Duke Endowment Gift Honors Long-Time Board Member Louis C. Stephens Jr.
         From the corporate.dukehealth.org archives. Content may be out of date.
        From the corporate.dukehealth.org archives. Content may be out of date.
    
DURHAM, N.C. -- The Duke Endowment recently
    honored retiring vice chairman Louis C. Stephens Jr. by making
    a $100,000 gift to Duke University Medical Center. Stephens,
    who served on the board for 23 years, including 21 as vice
    chairman, requested that the gift be used for medical research
    at Duke.
"We are very grateful and honored by this gift," said Ralph
    Snyderman, M.D., chancellor for health affairs and president
    and CEO of the Duke University Health System. "It will enable
    outstanding research that will improve the lives of others -- a
    cause that Louis and his colleagues at The Duke Endowment have
    devoted themselves to for many years."
Stephens, who resides in Charlotte, spent his entire career
    at Jefferson Pilot Life Insurance Company, where he became
    president in 1971 and CEO in 1973. He joined The Duke Endowment
    Board of Trustees in 1980 and continued to serve long after his
    retirement from Jefferson Pilot in 1987.
A native of Dunn, N.C., Stephens graduated from the
    University of North Carolina at Chapel Hill and served for
    three years in the U.S. Navy during World War II. After the
    war, he earned an MBA at Harvard University before joining
    Jefferson Pilot in 1949.
The Duke Endowment was established in 1924 by North Carolina
    industrialist and philanthropist James B. Duke, whose
    philanthropy also founded Duke University and Duke University
    Medical Center.
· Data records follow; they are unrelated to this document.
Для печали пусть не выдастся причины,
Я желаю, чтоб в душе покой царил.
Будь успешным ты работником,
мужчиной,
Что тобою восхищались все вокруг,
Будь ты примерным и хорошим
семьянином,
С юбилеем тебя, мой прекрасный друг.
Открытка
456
The Duke Endowment is one of the nation's
    largest private foundations. Its mission is to serve the people
    of North Carolina and South Carolina by supporting selected
    programs of higher education, health care, children's welfare
    and spiritual life. In 2002, the Endowment awarded grants of
    more than $116 million to assist eligible organizations in the
    Carolinas. Grants awarded since 1924 exceed $1.8 billion.